■ About this task: For each line of the listing that contains "подразделение", make a copy and return it.

■ Dataset records:
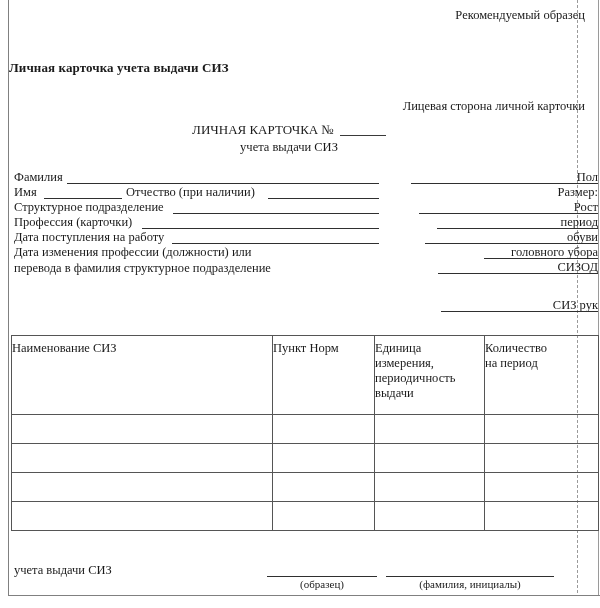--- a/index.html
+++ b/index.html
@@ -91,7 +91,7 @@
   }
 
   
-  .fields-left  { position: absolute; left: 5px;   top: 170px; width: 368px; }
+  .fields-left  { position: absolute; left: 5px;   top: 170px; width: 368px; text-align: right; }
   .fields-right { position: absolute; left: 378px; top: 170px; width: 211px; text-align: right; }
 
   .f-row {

==

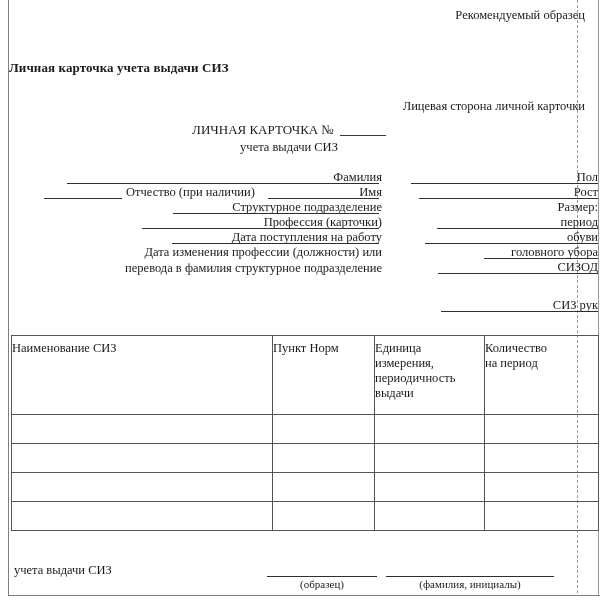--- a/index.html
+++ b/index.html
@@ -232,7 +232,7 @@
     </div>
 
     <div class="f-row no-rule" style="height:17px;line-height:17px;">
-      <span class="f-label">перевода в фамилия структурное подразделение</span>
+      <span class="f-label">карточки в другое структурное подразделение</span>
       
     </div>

■ Exercise result:
-      <span class="f-label">перевода в фамилия структурное подразделение</span>
+      <span class="f-label">карточки в другое структурное подразделение</span>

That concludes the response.